== INSTRUCTIONS TO FOLLOW ==
Reproduce the following data exactly, minus any images.

== Data extracted from a collection ==
▼▼▼

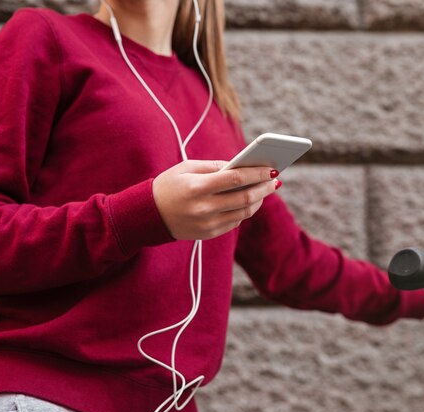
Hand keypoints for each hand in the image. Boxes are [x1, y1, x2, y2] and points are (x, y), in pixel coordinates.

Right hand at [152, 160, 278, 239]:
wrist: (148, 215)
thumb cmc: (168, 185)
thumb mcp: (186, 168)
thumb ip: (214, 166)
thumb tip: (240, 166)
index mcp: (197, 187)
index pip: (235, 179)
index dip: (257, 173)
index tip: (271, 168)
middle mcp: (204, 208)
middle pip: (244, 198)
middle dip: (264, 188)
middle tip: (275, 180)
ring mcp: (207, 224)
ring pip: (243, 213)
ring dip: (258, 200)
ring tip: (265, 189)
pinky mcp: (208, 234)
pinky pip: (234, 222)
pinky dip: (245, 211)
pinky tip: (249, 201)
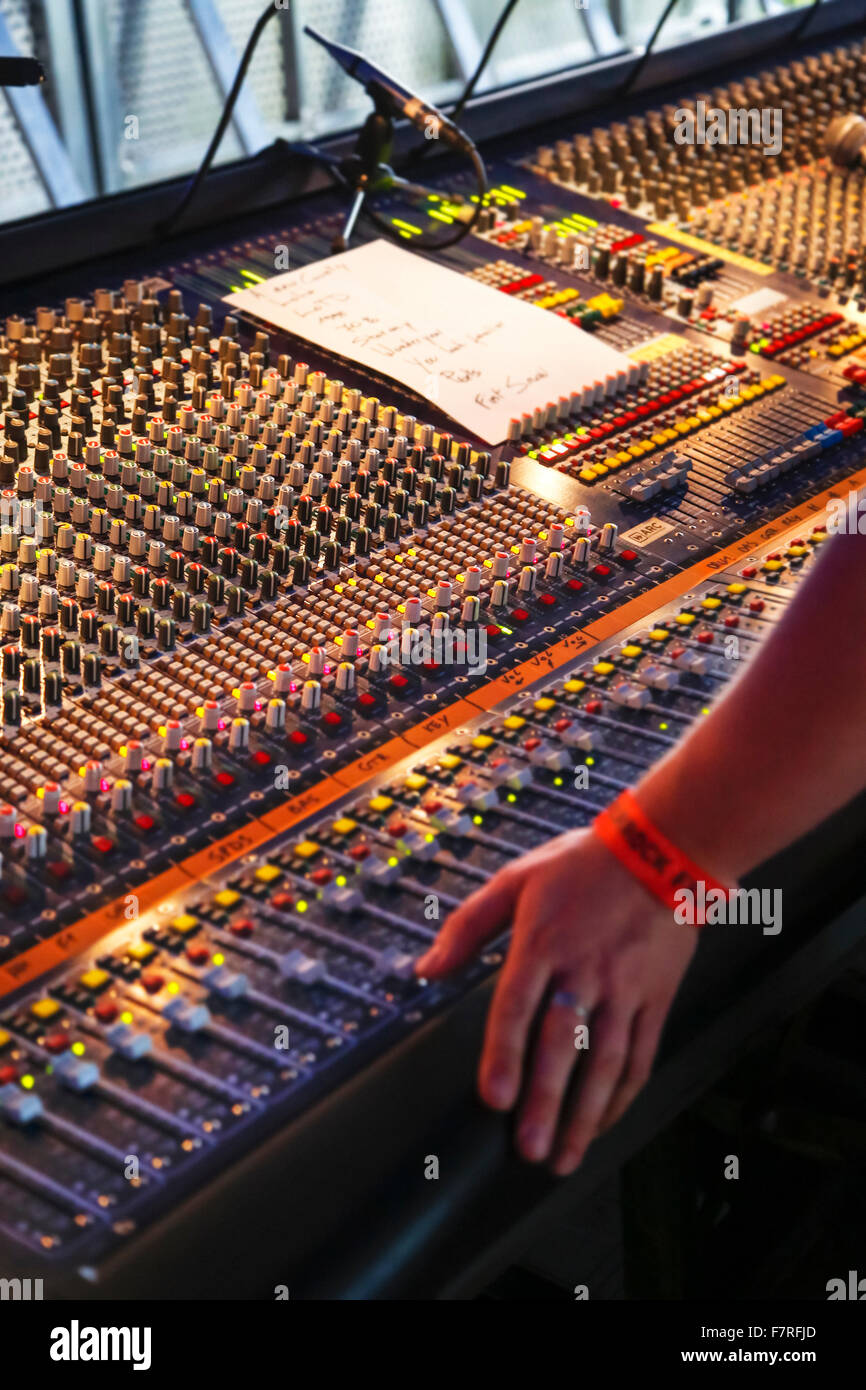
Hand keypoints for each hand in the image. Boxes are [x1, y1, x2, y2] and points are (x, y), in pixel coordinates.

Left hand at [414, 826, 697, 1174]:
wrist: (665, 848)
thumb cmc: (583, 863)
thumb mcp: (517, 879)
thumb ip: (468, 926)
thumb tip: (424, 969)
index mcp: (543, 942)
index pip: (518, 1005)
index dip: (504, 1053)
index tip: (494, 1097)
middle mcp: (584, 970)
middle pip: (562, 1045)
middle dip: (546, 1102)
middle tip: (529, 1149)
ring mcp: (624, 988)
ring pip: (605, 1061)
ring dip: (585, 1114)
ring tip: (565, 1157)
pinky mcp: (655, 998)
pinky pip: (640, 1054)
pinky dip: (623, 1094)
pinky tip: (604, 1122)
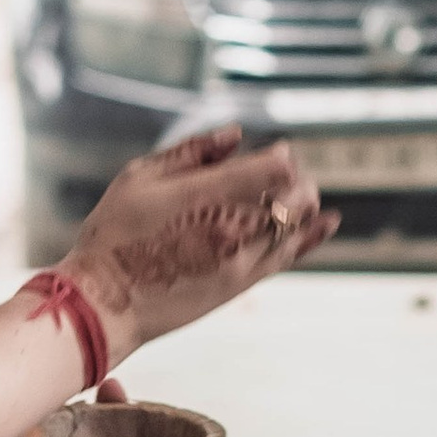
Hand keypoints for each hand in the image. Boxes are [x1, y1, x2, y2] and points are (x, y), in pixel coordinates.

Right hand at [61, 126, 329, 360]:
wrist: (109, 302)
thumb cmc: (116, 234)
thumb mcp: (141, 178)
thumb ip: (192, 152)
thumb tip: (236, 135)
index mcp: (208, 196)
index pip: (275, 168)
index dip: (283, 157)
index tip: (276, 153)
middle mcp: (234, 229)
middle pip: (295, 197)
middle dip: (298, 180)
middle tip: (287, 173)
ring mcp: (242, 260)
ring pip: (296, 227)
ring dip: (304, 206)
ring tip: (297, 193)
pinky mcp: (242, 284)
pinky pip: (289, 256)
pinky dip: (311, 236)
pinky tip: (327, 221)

▲▲▲

== TASK ANSWER ==
Hand keypoints for each hand in the image. Boxes are [x1, y1, x2, y2] and points are (x, y), in pixel coordinates.

Right hand at [152, 160, 278, 239]:
wrist: (148, 215)
thumb cmc: (168, 185)
thumb mcp: (186, 168)
thumb ip: (214, 166)
thumb tip: (240, 166)
index mcp: (197, 187)
index pip: (235, 179)
index dip: (257, 173)
index tip: (271, 168)
middle mcp: (204, 208)
middle pip: (244, 198)
middle dip: (264, 188)
middle tip: (275, 180)
ring mcp: (207, 224)
ring pip: (243, 213)
ring dip: (258, 200)
ring tip: (265, 189)
pinky mcp: (208, 234)
pinky pip: (234, 222)
pinky dip: (245, 211)
pinky tip: (249, 201)
Hand keypoints for each hand in the image. Boxes are [x1, y1, x2, y2] and points are (x, y), in pixel coordinates.

Left hand at [414, 826, 697, 1174]:
wrist: (665, 848)
thumb cmc: (583, 863)
thumb mcp: (517, 879)
thumb ip: (468, 926)
thumb tip: (424, 969)
index mcp: (543, 942)
index pip: (518, 1005)
index dip: (504, 1053)
index tip: (494, 1097)
middle mcp: (584, 970)
middle pip: (562, 1045)
middle dip: (546, 1102)
middle tip: (529, 1149)
ring mcp: (624, 988)
ring pip: (605, 1061)
ring dip: (585, 1114)
ring tip: (565, 1157)
pinky mcp: (655, 998)
pinky pip: (640, 1054)
pinky dip: (623, 1094)
pinky tip: (604, 1122)
Hand keypoints for each hand in the image. Boxes are [x1, y1, x2, y2] and points are (x, y), in pixel coordinates.

Right hand at [61, 126, 329, 360]:
wrist: (109, 302)
thumb cmc: (116, 234)
thumb mcp: (141, 178)
thumb ip: (192, 152)
thumb tip: (236, 135)
index mcp: (208, 196)
index pip: (275, 168)
index dip: (283, 157)
index tip: (276, 153)
middle mcp: (234, 229)
middle pip: (295, 197)
middle dip: (298, 180)
middle tip: (287, 173)
ring mcp: (242, 260)
ring pip: (296, 227)
ring dip: (304, 206)
ring tip: (297, 193)
pinky mcp: (242, 284)
pinky pip: (289, 256)
pinky dip: (311, 236)
pinky tip: (327, 221)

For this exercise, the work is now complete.